Mysql – Best practice design when expecting large data in a table

database-designMySQL

I have come across a way that kind of works for me, and was just wondering if it would have any side effects, or, if I'm just thinking about this the wrong way.

I first had this idea when I was building a relatively simple location database. It would hold a table of 249 countries, and a table of 143000 cities with their longitude and latitude.

--------------------------
-         Country        -
--------------------------
-   id  -    name        -
--------------------------
-    1  -   England      -
-    2  -    Wales       -
--------------------------

-----------------------------------------------------------
-                City                                     -
-----------------------------------------------------------
- id -     name   -      lng    -    lat     - COUNTRY_id -
-----------------------------------------------------------
-  1 -  London    -  -0.127758  - 51.507351  -    1       -
-  2 - Canterbury -   1.078909  - 51.280233  -    1       -
-----------------------------------------------------------

Now, when I was using the Haversine equation to find the closest city given a longitude and latitude, it would only do about 10 results per second. My thought behind this was because it had to do this calculation on 143000 cities …

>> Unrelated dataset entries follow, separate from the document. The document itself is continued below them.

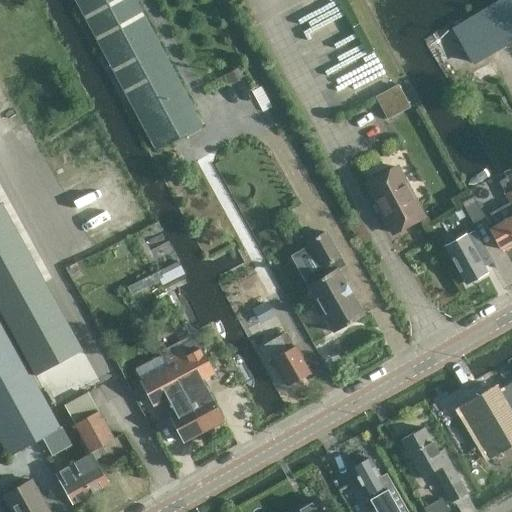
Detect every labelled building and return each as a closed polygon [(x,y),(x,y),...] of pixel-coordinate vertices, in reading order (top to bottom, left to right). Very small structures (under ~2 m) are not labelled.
[(74,0),(150,141),(197,117),(133,0),(74,0)] [(511,0),(499,0),(452,28),(473,63),(511,39),(511,0)] [(238,66),(224,73),(230,84),(244,77),(238,66)] [(394,78),(372,89),(388,119),(410,107),(394,78)] [(394,234),(424,218),(397,167),(367,183),(394,234)] [(511,216),(501,222),(511,240),(511,190),(506,179),(498,184),(504,194),(504,195),(511,209),(511,216)] [(473,223),(484,217),(473,197),(461,203),(473,223)] [(2,203),(0,204),(0,314),(34,376),(82,350),(2,203)] [(445,217),(454,233),(470,224),(460,208),(445,217)] [(326,233),(325,232),(307,242),(308,243),(324,271),(310,279),(312,283),(307,286),(308,287),(315,300),(312,302),(320,316),(323,314),(333,330),(333,331),(333,332),(364,314),(363,313),(333,261),(340,257),(339,256),(326,233)] [(485,273),(464,236),(445,246),(466,284),(485,273)] [(178,261),(159,271),(166,284),(185,274),(178,261)] [(267,301),(252,309),(260,324),(275,316),(267,301)] [(0,318),(0,440),(9,457),(42,439),(51,456),(71,445),(61,427),(59,428),(0,318)] [(267,362),(271,359),(287,387),(310,374),(294,346),(291,347),(283,334),(259,348),(267,362)] [(168,367),(203,432),(222,422),(200,380),(212,373),(200,349),(168,367)] [(183,443),(203,432),(168,367),(140,382),(153,406),(167,399),(174,413),(169,416),(183,443)] [(486,398),(469,408),(495,452),(511,441),(511,405),(499,384),(483,394),(486,398)] [(90,454),(89,452),(112,439),(98,412),(74,425),(81,438),(77,440),(86,456),(90,454)] [(442,450),(437,452),(423,428),(401,441),(421,478),(433,471),(451,502),(466,494),(442,451),(443,451),(442,450)] [(89,493),(107,483),(91,454),(90,454),(86,456),(73,463),(89,493)] [(372,494),(367,497),(375,511),(407,511),(385,472),(379,476),(368,458),(350,468),(365,493),(370,490),(372,494)] [(72,504),(89,493),(73,463),(55,473),(72,504)] [(3,495),(12,511),(48,511),(31,480),(3,495)] [(429,507),(424,510),(424,511),(448,511),(450,511),(442,497),(428,505),(429,507)] [(294,511),(326,511),(319,499),(294,511)]
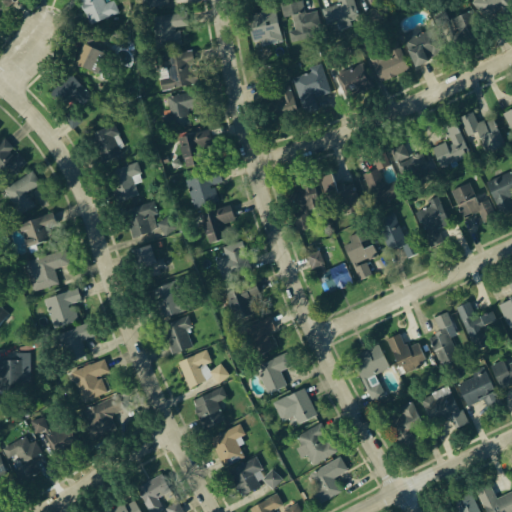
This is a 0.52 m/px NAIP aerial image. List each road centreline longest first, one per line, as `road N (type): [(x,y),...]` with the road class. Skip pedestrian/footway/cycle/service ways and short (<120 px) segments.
road 1 (residential): [(419,511),(363,424),(296,282),(256,161),(225,0)]
road 2 (residential): [(219,511),(149,368),(79,176),(41,118),(0,79)]
road 3 (residential): [(256,161),(375,122),(511,55)]
road 4 (residential): [(511,245),(319,335)]
road 5 (residential): [(356,511),(511,435)]
road 6 (residential): [(43,511),(178,432)]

So, instead of go out and buy a supercomputer to do these calculations, I thought I could narrow down which cities it had to do the calculations on.

I done this by basically dividing the world into 2448 grid squares, and putting those cities in a table of their own, effectively now having 2448 tables. I then use PHP to find which grid square the given longitude and latitude resides in, and then query that table, and it's surrounding 'grid squares', or tables.

This resulted in a 10 fold speed increase, returning over 100 results per second.

I was wondering if the same concept could be used in say, a user database, where the tables may be split depending on the first 2 characters of the persons username. So, if you had 1,000,000 users, (And they were only allowed a-Z for their usernames), you could effectively have these spanned over 676 tables, averging about 1500 users per table, and then increasing the speed at which a user could log on?

Ha … Notice the question mark at the end …

So, I'm expecting a lot of 'Nope … Thats just wrong' … But I kinda want to know if my brains just having a stupid week, or if someone has seen something along these lines.

Best Answer

Yes, the same concept could be used. What you have done is re-implement table partition, but in user space. Most industrial-strength RDBMSs will have this built in. The provided functionality often includes additional abilities, such as efficiently adding and removing partitions at run time without applicaiton changes. By choosing to roll your own you miss out on these additional features. Additionally you complicate some things, such as surrogate ID uniqueness checking, aggregate queries across your whole user community and DRI referencing the "user" table.

Be aware that your sub-tables are very unlikely to be well balanced. There aren't many Mr. Aardvark or Ms. Zymology in the world but a lot of Smiths and Jones.

The reason key lookups are faster on smaller tables is because the indexes have fewer levels, assuming you have B-Tree indexes. Therefore the DBMS has to read fewer pages to get from the index's root node to its leaf & data pages. The index on your 676 sub-tables is likely to be only one or two levels deep and so incur only one or two page reads to read a key's row. In contrast a full B-Tree built on 1M rows may be three or four levels deep and require that many page reads per lookup. Built-in partitioning can give you similar benefits if you define your index as partitioned, too.

This is a good reason to keep your index keys compact, if you have a choice. For example, if your user name is 30 characters long this will take 30 bytes to store and you will get a certain number on a page. If instead you calculate an integer hash (4 bytes) of the user name and index that, there will be 30/4 = 7-ish times more rows per index page and the index will likely have fewer levels. (Of course you will have to account for potential hash collisions.) Similarly limiting the amount of free space you have in the index to allow for inserts will help increase density.